The answer is the set of lines that include "format", copied from the data below.

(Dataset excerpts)
((

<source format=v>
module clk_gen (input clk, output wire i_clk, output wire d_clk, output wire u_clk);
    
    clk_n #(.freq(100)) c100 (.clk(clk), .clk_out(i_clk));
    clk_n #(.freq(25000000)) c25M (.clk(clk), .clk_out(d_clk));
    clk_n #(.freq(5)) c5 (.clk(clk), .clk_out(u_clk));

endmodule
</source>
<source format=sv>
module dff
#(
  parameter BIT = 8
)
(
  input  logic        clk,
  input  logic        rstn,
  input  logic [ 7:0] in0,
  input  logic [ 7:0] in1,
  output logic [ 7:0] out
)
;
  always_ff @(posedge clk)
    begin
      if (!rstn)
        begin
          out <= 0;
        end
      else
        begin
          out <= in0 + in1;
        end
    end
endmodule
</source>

))
((

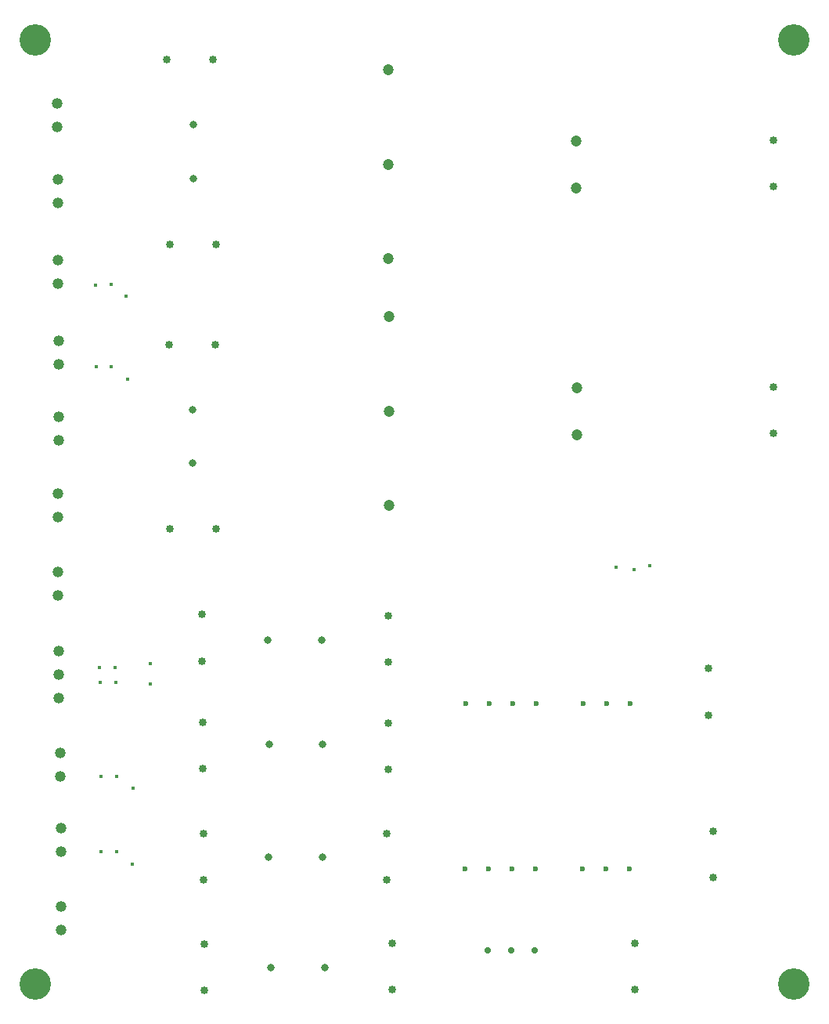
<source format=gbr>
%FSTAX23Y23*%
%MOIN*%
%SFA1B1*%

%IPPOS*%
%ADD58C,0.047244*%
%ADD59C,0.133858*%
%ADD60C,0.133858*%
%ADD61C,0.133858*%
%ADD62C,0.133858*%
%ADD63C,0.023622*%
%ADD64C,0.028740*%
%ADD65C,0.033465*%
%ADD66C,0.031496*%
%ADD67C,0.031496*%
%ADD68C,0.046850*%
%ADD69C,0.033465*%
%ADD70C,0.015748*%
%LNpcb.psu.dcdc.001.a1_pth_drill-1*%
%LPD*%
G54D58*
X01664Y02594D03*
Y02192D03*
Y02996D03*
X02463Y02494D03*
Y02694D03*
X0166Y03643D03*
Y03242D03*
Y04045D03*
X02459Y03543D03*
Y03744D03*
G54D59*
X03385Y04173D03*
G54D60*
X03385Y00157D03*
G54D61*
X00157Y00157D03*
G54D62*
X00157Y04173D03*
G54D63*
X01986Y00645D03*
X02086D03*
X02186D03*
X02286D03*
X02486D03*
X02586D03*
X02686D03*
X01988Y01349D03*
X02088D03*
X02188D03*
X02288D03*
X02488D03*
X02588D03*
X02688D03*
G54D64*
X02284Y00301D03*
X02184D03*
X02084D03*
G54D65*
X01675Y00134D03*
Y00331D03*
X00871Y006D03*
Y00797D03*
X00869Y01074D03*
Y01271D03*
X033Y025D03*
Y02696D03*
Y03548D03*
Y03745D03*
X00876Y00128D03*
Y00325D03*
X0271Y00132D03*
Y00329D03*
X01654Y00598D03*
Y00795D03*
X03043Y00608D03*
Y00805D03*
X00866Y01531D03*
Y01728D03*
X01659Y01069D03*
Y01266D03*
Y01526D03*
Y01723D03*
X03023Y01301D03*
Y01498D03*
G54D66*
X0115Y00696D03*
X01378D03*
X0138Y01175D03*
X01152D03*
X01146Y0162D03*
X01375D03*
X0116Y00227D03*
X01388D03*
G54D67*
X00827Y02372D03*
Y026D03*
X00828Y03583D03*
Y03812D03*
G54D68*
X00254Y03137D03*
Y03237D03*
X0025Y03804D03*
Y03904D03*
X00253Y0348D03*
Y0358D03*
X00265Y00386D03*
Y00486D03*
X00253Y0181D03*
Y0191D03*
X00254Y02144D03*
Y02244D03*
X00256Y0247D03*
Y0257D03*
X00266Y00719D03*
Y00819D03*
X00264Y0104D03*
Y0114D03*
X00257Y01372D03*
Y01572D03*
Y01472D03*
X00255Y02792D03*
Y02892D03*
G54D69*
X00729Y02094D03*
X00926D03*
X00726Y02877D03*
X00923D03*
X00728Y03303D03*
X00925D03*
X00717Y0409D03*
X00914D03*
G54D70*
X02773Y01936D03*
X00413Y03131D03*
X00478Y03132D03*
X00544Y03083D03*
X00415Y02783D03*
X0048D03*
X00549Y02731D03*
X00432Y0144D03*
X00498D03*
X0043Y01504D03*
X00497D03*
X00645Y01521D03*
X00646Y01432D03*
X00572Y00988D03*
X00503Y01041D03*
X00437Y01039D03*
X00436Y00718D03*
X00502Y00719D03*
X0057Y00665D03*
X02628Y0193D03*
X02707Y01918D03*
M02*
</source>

))

### [Expected answer]
<source format=v>
<source format=sv>
<source format=gbr>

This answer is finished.